GIVEN ENTRIES below:

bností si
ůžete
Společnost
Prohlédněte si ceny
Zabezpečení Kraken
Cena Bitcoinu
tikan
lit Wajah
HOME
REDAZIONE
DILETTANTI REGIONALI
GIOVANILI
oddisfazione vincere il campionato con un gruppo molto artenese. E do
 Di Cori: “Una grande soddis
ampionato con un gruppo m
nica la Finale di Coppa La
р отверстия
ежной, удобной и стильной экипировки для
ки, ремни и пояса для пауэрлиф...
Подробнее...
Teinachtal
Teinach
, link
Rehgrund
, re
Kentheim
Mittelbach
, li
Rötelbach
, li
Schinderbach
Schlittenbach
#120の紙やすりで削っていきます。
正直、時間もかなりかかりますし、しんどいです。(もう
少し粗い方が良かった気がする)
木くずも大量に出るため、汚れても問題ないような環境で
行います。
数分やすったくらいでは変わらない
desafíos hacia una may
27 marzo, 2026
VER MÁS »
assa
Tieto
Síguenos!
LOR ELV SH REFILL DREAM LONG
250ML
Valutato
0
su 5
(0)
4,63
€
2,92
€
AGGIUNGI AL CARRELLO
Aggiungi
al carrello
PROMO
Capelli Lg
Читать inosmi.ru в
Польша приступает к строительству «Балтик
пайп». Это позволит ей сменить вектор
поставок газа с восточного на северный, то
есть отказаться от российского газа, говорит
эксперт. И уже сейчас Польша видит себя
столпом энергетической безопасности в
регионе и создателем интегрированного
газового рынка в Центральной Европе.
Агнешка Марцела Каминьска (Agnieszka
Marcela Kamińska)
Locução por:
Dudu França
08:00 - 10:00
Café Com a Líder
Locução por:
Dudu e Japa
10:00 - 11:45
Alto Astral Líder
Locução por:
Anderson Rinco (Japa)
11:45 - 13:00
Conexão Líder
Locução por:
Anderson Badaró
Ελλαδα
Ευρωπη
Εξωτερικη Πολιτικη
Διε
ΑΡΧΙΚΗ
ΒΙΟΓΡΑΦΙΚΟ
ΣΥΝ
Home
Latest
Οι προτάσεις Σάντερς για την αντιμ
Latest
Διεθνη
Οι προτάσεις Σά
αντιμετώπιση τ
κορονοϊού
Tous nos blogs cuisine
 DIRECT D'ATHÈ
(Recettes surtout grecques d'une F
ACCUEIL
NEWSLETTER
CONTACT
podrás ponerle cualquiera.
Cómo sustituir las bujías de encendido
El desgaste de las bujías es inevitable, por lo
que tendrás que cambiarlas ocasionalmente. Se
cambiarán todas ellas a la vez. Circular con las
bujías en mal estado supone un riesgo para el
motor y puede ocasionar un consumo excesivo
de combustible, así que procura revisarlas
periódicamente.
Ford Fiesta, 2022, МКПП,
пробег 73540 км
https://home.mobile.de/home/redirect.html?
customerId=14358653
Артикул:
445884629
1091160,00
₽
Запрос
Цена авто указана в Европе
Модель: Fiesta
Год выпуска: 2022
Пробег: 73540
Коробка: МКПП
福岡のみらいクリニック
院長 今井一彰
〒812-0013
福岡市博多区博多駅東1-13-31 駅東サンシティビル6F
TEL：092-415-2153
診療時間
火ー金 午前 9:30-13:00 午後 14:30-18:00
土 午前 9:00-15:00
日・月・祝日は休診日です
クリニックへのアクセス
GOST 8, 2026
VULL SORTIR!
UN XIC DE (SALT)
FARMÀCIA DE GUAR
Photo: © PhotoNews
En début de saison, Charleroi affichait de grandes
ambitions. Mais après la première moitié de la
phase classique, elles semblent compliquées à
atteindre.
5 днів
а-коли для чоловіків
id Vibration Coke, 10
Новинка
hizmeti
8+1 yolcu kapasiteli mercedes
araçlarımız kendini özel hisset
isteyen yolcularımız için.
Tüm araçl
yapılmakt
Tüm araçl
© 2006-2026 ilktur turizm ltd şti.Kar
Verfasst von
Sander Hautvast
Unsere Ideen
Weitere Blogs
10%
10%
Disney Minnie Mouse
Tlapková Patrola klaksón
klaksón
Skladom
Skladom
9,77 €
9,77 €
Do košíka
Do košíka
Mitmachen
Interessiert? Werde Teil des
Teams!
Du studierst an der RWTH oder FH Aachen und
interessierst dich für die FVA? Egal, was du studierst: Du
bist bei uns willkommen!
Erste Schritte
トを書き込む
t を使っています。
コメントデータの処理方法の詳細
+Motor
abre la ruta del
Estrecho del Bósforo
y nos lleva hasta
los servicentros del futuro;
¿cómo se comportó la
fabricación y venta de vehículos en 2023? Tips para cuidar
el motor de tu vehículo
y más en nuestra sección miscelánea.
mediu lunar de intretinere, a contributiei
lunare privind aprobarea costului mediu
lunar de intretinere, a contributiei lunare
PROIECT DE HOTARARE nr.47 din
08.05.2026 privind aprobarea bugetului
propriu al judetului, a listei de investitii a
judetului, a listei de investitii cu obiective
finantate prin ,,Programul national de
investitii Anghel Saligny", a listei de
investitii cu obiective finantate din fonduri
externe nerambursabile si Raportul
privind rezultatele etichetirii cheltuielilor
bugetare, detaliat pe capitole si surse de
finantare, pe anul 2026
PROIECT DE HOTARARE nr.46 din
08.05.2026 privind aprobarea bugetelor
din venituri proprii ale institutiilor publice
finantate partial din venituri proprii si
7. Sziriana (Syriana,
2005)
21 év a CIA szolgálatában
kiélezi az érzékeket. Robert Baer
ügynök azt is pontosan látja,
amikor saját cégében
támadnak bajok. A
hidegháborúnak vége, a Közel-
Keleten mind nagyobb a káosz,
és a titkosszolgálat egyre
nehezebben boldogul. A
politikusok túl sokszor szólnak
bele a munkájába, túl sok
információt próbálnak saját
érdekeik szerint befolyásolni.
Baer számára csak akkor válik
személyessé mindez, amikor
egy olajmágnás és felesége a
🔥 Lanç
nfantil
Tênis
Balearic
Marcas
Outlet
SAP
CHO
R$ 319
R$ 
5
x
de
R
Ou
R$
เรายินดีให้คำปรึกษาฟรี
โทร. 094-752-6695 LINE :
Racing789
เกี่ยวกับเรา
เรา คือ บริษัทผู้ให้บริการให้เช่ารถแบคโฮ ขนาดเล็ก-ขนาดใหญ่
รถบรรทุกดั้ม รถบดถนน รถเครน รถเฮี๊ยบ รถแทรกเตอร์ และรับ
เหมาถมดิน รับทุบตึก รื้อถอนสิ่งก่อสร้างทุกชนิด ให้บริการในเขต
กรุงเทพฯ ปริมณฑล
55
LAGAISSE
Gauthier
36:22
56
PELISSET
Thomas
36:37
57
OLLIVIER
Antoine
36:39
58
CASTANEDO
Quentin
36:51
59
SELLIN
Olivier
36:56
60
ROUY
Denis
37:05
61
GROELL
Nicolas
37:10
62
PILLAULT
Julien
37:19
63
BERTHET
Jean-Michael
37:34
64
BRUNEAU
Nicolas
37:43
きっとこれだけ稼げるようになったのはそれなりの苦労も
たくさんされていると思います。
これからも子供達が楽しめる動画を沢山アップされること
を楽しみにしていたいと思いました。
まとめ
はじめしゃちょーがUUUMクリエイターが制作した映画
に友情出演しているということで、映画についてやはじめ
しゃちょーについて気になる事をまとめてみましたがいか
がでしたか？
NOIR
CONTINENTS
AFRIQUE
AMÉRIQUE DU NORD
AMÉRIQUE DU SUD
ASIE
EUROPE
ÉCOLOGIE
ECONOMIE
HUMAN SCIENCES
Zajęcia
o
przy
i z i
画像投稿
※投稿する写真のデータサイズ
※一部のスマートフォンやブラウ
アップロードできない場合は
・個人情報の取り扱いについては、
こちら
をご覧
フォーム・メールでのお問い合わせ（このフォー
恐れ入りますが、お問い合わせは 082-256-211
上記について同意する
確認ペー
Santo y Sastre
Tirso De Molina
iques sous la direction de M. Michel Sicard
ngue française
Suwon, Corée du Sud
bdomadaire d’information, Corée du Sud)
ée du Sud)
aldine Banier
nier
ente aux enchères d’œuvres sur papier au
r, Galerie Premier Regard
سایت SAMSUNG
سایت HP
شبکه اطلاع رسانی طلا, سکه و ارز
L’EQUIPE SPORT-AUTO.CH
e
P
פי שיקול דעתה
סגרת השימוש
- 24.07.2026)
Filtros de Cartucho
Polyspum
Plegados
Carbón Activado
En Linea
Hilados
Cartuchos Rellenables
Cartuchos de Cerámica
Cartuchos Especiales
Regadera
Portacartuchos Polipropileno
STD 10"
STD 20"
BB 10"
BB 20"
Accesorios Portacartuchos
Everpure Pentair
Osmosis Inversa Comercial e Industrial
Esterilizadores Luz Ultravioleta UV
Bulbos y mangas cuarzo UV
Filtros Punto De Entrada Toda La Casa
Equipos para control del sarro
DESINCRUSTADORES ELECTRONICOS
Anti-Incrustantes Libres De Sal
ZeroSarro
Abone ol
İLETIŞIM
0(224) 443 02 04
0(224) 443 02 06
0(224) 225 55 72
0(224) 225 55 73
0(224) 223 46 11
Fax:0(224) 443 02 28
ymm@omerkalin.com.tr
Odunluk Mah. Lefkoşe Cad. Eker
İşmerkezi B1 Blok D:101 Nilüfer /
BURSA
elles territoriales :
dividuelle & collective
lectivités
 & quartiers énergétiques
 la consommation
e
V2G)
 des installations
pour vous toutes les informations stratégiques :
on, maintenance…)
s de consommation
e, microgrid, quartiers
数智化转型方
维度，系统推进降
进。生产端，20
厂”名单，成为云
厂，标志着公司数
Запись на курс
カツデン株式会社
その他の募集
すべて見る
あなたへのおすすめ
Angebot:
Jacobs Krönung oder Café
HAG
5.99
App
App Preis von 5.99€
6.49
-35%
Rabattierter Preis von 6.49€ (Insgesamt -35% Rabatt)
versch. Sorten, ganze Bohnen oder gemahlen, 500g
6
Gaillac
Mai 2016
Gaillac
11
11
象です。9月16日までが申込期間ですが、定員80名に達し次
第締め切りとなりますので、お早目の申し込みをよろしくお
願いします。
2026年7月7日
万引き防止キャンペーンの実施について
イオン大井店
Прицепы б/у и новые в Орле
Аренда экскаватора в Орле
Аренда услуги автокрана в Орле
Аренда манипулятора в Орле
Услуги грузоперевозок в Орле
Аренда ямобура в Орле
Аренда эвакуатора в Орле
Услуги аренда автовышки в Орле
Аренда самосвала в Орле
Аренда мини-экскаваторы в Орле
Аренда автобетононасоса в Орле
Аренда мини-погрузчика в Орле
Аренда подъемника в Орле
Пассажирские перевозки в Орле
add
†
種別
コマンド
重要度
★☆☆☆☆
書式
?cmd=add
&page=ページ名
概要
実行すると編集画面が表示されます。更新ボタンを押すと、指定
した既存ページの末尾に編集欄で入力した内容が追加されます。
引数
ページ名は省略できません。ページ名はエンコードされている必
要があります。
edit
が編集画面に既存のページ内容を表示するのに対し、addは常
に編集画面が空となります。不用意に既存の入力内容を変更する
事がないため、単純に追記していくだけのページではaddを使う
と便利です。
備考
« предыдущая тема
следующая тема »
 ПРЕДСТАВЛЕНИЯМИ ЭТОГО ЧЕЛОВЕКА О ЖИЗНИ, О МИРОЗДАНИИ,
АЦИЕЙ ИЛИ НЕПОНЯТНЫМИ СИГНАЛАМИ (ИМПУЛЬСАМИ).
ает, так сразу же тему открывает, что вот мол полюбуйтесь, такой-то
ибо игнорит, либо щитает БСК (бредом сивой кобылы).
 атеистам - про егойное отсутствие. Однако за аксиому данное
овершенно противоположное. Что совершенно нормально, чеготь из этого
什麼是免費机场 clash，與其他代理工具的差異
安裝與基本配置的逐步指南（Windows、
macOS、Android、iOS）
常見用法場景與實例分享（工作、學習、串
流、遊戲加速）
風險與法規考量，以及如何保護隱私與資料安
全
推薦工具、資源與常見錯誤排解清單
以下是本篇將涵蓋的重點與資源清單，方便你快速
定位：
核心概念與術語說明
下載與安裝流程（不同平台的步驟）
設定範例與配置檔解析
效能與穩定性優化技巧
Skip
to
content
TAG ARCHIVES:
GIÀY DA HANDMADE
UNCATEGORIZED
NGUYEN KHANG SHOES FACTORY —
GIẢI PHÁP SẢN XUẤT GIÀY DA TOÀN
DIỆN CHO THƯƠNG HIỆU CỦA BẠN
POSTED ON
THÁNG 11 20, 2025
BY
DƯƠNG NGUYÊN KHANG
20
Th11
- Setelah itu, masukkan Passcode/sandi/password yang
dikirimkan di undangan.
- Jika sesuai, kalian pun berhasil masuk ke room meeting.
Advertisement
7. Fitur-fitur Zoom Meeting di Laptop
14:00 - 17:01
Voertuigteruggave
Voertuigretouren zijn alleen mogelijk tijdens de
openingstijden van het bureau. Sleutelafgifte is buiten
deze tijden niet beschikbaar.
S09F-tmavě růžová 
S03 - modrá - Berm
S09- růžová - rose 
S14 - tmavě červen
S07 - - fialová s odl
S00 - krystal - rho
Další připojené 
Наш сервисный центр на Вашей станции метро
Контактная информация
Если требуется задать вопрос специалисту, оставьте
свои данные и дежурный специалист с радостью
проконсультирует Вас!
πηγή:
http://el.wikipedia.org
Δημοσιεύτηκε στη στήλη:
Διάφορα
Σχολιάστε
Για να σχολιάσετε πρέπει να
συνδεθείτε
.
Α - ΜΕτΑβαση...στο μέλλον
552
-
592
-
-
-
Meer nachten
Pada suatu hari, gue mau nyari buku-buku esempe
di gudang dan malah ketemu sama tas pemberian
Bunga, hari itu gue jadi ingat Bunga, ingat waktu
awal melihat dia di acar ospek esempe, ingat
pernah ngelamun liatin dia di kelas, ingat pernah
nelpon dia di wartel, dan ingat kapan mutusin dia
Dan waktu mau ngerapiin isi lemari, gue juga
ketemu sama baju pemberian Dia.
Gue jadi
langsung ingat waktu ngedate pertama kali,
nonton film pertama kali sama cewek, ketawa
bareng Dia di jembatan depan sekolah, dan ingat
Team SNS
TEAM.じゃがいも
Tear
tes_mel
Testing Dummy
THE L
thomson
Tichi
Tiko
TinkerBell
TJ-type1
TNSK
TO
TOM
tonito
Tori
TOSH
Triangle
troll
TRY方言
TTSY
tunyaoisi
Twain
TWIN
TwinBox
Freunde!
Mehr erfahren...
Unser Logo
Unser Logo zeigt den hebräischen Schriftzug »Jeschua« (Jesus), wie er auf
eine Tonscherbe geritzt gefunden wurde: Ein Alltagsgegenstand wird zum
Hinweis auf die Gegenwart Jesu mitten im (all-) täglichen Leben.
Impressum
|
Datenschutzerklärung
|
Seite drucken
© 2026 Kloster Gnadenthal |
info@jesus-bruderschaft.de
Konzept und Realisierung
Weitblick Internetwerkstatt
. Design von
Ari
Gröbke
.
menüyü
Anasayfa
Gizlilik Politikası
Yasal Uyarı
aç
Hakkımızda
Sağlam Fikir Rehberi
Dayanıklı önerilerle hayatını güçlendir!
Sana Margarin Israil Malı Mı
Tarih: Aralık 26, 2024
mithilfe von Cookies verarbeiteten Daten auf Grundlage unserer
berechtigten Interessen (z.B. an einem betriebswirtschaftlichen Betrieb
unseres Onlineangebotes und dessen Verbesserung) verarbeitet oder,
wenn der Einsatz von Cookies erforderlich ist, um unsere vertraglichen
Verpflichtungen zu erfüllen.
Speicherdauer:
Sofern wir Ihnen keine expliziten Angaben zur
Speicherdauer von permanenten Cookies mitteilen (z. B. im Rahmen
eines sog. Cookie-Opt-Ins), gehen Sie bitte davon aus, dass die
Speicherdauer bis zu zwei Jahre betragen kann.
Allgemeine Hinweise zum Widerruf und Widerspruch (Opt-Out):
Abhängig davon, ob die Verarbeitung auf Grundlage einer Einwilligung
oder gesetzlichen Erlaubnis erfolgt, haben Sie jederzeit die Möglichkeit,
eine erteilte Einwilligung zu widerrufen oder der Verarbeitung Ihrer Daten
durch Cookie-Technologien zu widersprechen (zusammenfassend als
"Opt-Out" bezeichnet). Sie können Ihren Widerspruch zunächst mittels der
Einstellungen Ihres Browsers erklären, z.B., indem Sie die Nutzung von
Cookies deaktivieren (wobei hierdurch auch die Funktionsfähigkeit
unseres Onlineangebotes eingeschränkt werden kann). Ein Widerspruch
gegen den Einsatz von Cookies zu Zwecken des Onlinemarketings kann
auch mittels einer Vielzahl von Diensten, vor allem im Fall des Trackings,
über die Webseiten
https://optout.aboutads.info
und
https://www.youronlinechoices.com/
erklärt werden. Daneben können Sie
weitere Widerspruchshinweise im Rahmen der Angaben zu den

End of GIVEN ENTRIES.

Pick out every line in the entries above that contains the string "einer", matching upper and lower case exactly.

Abhängig davon, ob die Verarbeitung auf Grundlage einer Einwilligung
auch mittels einer Vielzahl von Diensten, vor allem im Fall des Trackings,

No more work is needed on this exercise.